Source records:
= Beginning of Section =
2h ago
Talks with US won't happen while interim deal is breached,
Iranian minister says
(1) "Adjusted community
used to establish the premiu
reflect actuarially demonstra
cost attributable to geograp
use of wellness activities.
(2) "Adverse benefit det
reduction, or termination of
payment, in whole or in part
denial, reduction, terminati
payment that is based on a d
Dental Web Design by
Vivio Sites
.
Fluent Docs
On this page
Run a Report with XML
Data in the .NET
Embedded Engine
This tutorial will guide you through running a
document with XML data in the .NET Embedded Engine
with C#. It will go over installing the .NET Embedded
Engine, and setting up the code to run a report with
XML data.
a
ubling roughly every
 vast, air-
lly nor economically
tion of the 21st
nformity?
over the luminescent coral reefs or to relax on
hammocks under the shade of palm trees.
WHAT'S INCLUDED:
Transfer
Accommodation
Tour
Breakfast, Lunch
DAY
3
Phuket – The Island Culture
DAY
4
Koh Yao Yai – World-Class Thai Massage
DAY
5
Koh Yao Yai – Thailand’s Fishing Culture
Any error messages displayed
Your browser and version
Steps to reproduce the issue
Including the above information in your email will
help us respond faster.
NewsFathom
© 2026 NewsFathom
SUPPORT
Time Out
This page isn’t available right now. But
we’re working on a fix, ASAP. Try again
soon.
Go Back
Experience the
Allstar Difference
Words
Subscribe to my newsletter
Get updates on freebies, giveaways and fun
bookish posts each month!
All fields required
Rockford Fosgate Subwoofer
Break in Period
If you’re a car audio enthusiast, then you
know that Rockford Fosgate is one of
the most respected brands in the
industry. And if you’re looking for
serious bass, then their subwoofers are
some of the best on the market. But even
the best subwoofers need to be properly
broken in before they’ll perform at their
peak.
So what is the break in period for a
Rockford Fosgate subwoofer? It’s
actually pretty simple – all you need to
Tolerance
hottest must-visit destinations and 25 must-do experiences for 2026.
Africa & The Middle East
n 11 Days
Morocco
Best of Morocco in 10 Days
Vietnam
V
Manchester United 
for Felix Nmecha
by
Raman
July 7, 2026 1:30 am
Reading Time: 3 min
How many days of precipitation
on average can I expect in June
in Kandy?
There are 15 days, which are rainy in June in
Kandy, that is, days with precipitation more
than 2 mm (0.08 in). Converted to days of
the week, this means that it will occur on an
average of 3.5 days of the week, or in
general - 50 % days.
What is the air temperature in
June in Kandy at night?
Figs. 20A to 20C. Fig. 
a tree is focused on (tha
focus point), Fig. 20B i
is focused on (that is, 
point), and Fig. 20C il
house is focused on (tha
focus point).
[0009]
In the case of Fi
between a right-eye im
= End of Section =
Problem: Out of the data above, return each line where the word "week" can be found.

Reply:
the week, this means that it will occur on an
average of 3.5 days of the week, or in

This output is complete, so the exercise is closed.